We believe a market rotation based on a change in economic fundamentals is something to consider more seriously (as would be a change in economic direction or a downturn in the relative pattern of earnings revisions). In this context, certain sectors – more likely certain stocks – might look more attractive and others less attractive. To be crystal clear, although we do not select stocks and build portfolios based on a ‘top-down’ view, the prevailing and likely future economic conditions do influence our earnings and cash flow forecasts and, combined with our valuation work, influence our stock selection. Here again we see little to change our view; the following commentary from Mike Biggs in GAM’s Emerging Market Fixed Income Team encapsulates this:
“Based on macro fundamentals, we believe the outlook for risky assets remains good. At the end of 2017 and into 2018 the Economic Surprise index moved positive. It then subsequently deteriorated into negative territory, largely driven by the euro area with added headwinds from the volatility spike in February, the Italian elections and ongoing trade war concerns. Meanwhile PMIs got to extremely high levels, before retrenching in the first quarter, and we have seen a renewed uptick in the latest month’s numbers. The credit impulse has been positive in Europe. This is normally associated with above-trend growth, but there is nothing to explain why PMI readings were quite so high. The lending numbers out of Europe are still strong. May’s figure is consistent with a PMI of 54 to 55, which would indicate 1.5% to 2% growth; growth in Europe is above trend and positive for risky assets”.
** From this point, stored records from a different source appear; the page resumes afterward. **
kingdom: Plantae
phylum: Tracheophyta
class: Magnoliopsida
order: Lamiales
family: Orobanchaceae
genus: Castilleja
Chart 6 shows the credit impulse for the euro area while Chart 7 shows the Citi Economic Surprise Index for the eurozone. Note that these high frequency metrics are ‘second derivative’ indicators, and that while it is often the case that activity/growth is positive while these indicators are trending down (as was the case over the past few months), the converse can also be the case. Both indicators are currently pointing upwards, having pointed downwards in prior months, seemingly suggesting acceleration in economic activity and that the next surprise to consensus expectations may be to the upside.
Chart 6: Credit impulse for the Euro area
Chart 7: Economic Surprise Index for the Eurozone
The key point we want to make is that we struggle to see evidence for a significant change in economic fundamentals either from the indicators above or what we are hearing from our investee companies. We think some commentators have extrapolated what was a slowdown in the rate of growth from well above trend levels to ‘decent’ growth levels and have drawn the wrong conclusions. Considering both potential explanations for a market rotation we consider neither to be convincing and consequently do not believe that the recent market rotation will be maintained and that stock specific fundamentals will remain key. We find the economic damage from an escalating trade war more difficult to read given the unpredictable nature of US policymaking; we believe the tariffs imposed thus far are unlikely to have a major impact, but a continuation and escalation could well have a bigger first and second round impact through reductions in business confidence and reduced investment. We acknowledge this as a risk and something we will have to monitor and consider carefully going forward.